Locate each line in the data that contains the word "fare", and copy those lines.

> **Stored items from a collection**
((

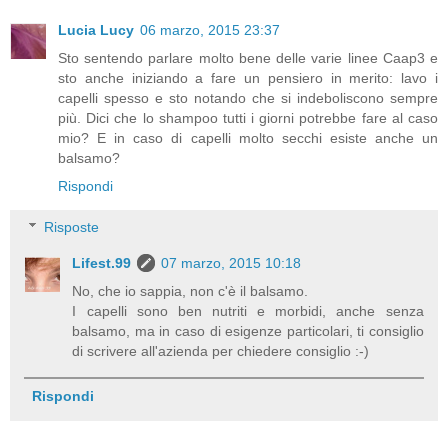
Lucia Lucy
06 marzo, 2015 23:37
Sto sentendo parlare molto bene delle varie linee Caap3 e
sto anche iniziando a fare un pensiero in merito: lavo i
capelli spesso e sto notando che si indeboliscono sempre
più. Dici che lo shampoo tutti i giorni potrebbe fare al caso
mio? E in caso di capelli molto secchi esiste anche un
balsamo?
Rispondi
Risposte
Lifest.99
07 marzo, 2015 10:18
No, che io sappia, non c'è il balsamo.
I capelli sono ben nutriti e morbidi, anche senza
balsamo, ma in caso di esigenze particolari, ti consiglio
di scrivere all'azienda per chiedere consiglio :-)
Rispondi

))

> **The answer**
sto anche iniziando a fare un pensiero in merito: lavo i
più. Dici che lo shampoo tutti i giorni potrebbe fare al caso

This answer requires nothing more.